## Your task:
Search for the word "from" in the entries. Each line that holds it should be copied.

## Dataset content:
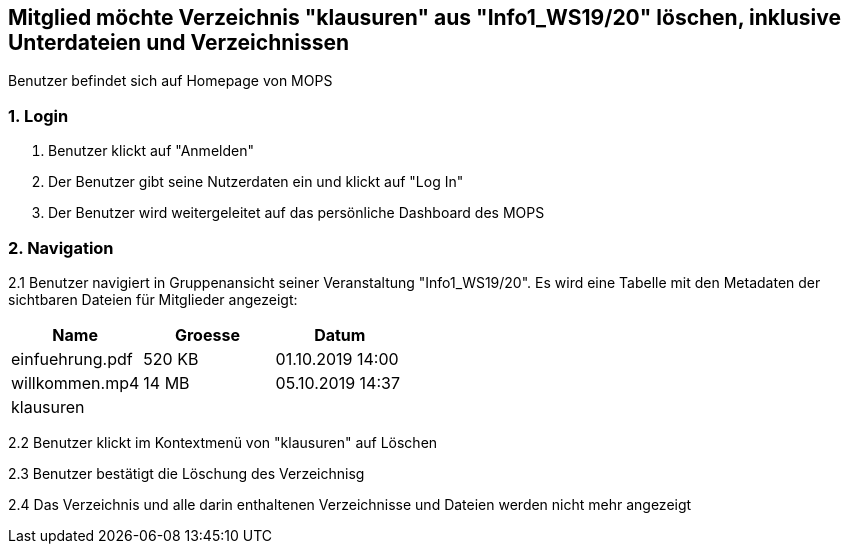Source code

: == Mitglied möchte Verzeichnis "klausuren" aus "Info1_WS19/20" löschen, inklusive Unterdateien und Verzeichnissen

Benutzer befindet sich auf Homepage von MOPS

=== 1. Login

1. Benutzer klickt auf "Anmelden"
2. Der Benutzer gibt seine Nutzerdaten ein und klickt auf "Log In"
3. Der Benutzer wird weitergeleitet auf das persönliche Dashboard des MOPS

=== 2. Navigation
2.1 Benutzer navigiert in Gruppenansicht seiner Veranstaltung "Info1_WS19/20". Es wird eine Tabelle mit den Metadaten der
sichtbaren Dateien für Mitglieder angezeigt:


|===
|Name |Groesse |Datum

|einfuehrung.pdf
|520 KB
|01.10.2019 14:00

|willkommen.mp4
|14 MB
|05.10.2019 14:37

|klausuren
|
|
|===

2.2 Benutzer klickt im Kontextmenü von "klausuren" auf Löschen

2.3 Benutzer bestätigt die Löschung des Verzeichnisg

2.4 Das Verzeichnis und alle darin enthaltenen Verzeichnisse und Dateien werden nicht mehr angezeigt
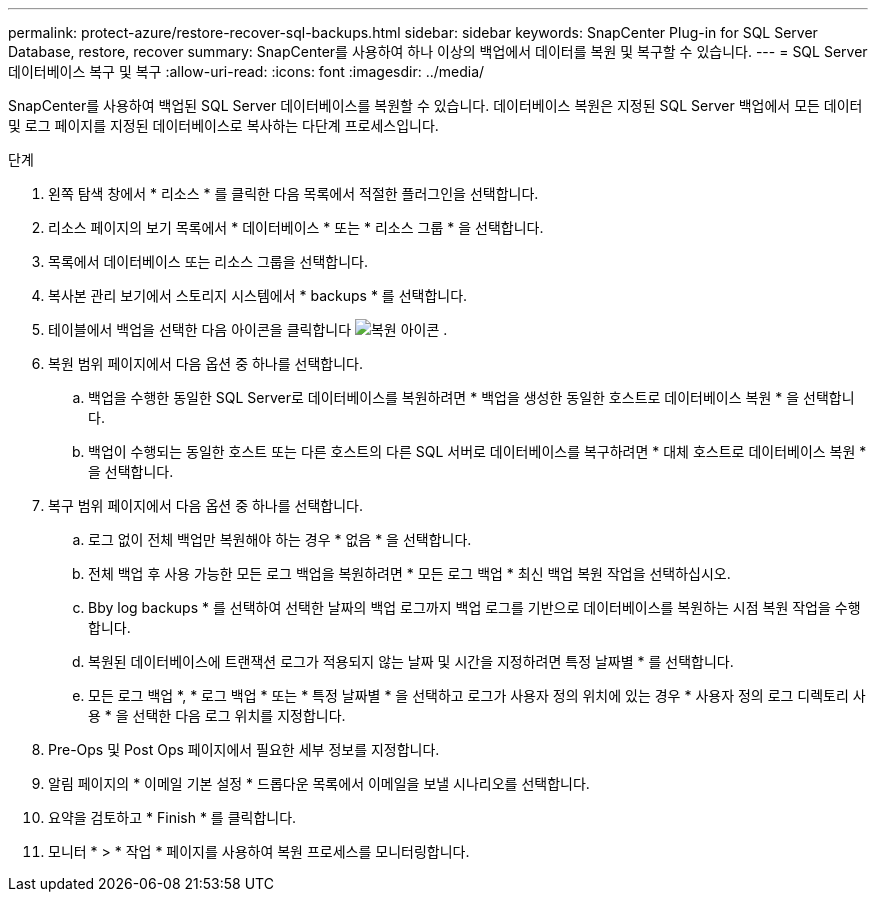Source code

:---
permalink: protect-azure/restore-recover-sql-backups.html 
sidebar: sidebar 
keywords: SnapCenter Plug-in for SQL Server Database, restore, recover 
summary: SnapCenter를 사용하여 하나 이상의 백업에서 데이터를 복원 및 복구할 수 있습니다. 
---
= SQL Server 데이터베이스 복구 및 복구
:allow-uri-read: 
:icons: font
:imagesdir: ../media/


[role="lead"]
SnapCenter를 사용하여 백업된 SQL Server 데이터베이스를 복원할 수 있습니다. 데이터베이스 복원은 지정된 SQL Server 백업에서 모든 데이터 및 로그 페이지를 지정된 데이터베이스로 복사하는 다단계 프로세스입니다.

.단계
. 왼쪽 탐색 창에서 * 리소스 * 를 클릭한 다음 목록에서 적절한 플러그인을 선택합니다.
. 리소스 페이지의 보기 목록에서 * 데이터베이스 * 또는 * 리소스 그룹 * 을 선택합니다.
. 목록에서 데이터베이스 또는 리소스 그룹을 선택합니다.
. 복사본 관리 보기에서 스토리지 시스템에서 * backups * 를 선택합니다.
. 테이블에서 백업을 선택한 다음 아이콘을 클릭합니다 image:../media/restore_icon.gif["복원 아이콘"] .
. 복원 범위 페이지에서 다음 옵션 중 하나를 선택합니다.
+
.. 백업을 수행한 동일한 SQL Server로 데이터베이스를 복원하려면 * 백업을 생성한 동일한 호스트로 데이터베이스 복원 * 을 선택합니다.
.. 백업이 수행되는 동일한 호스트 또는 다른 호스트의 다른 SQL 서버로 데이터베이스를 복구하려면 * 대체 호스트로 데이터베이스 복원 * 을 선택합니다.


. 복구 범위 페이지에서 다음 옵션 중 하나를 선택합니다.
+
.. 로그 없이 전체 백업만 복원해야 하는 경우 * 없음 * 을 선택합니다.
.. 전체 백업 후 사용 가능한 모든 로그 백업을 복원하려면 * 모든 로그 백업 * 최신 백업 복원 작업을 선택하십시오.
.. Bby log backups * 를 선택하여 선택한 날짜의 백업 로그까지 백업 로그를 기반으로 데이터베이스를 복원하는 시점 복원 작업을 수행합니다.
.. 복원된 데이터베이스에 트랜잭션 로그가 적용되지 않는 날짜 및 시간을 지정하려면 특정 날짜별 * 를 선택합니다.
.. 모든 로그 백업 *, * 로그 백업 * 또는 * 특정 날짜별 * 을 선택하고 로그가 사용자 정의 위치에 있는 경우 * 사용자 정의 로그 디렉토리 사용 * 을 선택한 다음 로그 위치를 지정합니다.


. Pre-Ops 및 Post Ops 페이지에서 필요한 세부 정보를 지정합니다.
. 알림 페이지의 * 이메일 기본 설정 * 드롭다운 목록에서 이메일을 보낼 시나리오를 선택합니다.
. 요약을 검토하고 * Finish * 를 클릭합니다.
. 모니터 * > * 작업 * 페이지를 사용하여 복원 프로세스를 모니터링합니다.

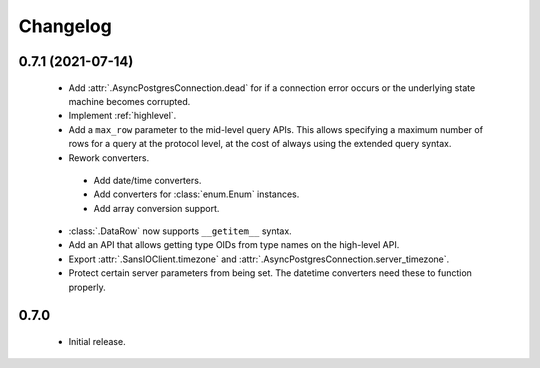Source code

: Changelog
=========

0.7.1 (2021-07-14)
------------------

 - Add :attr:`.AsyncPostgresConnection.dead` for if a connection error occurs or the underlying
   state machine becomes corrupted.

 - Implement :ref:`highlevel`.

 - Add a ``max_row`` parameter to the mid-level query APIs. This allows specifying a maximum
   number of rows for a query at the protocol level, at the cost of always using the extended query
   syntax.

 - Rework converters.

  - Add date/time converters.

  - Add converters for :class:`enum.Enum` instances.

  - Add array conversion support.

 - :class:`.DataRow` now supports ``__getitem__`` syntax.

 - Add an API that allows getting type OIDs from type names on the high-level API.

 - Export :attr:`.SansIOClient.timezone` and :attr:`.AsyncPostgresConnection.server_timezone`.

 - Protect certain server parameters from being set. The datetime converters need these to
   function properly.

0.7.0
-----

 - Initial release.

## Solution for this exercise:
 - Add an API that allows getting type OIDs from type names on the high-level API.
 - Protect certain server parameters from being set. The datetime converters need these to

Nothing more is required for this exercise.